* Given request
Extract every line in the entries below that contains the string "radius".

* Data for processing
^^^^
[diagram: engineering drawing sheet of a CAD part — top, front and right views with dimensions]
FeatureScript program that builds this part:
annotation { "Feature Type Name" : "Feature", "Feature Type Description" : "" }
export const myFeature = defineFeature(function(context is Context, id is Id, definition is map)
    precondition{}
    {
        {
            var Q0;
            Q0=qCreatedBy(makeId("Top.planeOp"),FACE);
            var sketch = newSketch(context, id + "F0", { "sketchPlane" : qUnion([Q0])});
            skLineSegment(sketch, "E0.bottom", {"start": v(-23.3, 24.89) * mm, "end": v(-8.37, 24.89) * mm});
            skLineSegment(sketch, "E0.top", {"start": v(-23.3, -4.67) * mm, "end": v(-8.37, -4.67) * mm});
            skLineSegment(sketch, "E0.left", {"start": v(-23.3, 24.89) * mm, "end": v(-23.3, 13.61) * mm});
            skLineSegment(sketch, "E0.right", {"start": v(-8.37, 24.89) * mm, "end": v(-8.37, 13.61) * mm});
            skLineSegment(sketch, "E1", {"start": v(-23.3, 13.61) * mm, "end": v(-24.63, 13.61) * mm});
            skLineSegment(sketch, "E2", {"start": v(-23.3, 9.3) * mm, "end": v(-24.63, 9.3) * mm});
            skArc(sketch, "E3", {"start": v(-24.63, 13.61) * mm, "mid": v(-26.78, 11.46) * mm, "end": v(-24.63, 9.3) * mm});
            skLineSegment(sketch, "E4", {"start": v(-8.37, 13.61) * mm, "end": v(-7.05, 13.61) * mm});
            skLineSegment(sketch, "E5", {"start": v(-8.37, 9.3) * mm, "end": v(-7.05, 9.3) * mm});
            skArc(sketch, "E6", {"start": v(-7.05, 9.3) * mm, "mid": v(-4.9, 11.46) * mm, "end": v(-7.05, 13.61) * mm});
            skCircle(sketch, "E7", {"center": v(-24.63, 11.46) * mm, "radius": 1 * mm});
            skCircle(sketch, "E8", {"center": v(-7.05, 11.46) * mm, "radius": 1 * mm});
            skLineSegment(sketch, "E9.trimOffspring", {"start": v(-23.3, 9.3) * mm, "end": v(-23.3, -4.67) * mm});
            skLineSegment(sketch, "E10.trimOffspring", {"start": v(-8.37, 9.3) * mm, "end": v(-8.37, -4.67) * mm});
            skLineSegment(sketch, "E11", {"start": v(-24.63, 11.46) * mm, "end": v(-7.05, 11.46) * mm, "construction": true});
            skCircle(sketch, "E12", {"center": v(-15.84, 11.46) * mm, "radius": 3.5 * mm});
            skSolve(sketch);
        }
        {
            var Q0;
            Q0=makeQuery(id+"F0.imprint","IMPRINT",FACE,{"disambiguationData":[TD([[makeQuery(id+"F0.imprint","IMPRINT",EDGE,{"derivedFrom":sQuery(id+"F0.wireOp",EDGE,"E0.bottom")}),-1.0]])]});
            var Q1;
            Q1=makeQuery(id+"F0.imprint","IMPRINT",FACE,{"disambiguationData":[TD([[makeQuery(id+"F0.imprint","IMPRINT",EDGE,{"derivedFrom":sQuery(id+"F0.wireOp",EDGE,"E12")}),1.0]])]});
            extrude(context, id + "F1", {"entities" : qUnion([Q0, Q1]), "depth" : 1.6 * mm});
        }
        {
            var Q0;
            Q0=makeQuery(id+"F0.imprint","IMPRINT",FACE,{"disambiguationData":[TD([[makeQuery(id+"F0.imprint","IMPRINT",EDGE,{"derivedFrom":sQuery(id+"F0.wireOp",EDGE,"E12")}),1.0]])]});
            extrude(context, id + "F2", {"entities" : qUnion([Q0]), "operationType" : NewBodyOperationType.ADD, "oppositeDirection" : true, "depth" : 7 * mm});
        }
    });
^^^^
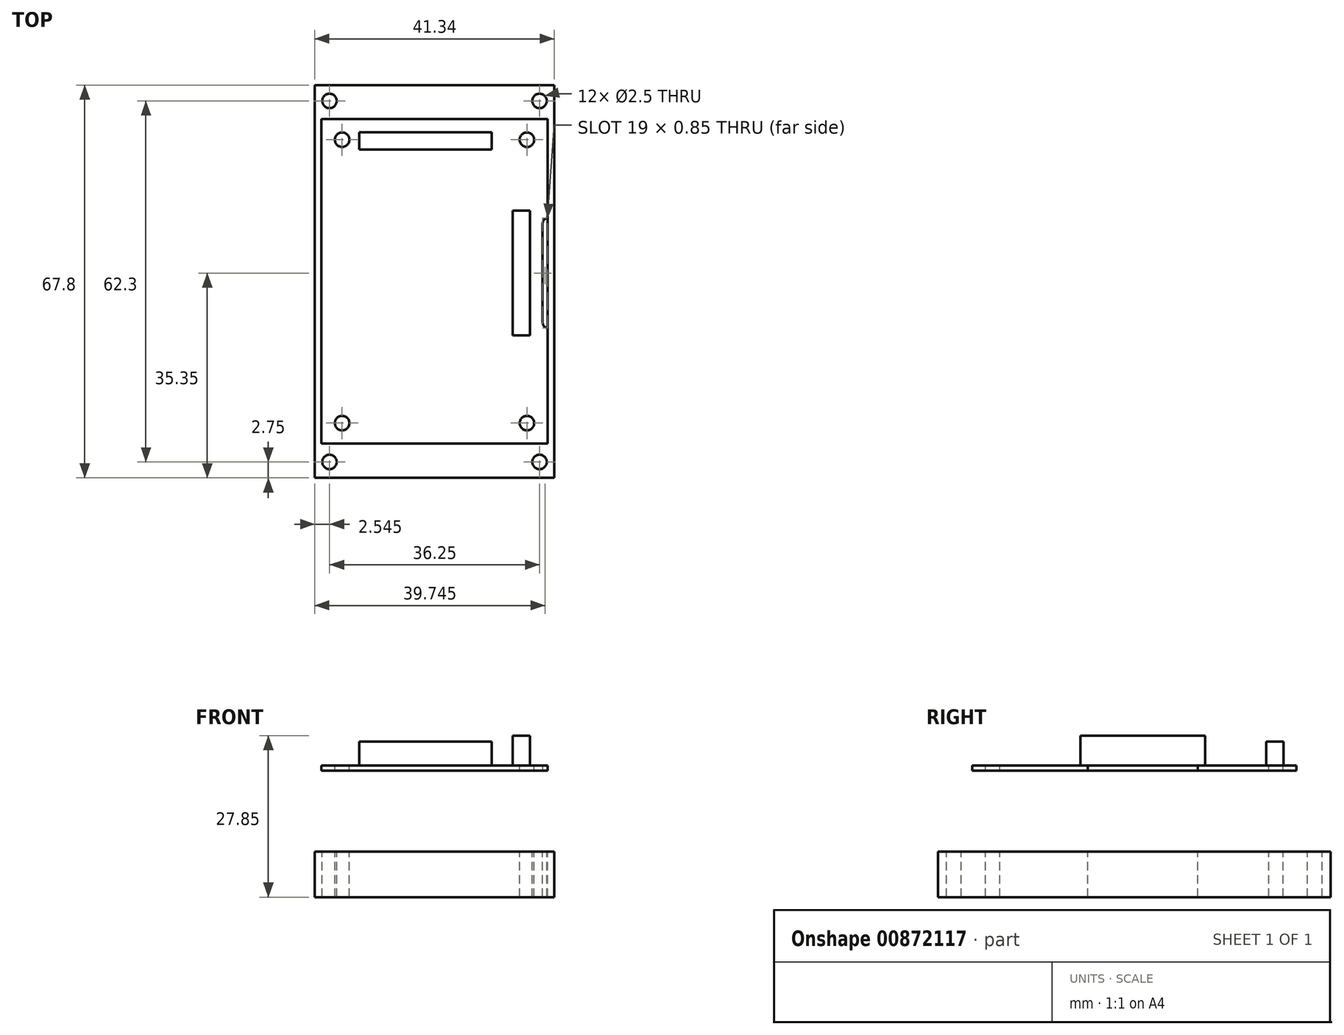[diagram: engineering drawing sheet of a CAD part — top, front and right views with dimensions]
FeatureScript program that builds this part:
^^^^
* Exercise result
            skCircle(sketch, "E7", {"center": v(-24.63, 11.46) * mm, "radius": 1 * mm});
            skCircle(sketch, "E8", {"center": v(-7.05, 11.46) * mm, "radius": 1 * mm});
            skCircle(sketch, "E12", {"center": v(-15.84, 11.46) * mm, "radius": 3.5 * mm});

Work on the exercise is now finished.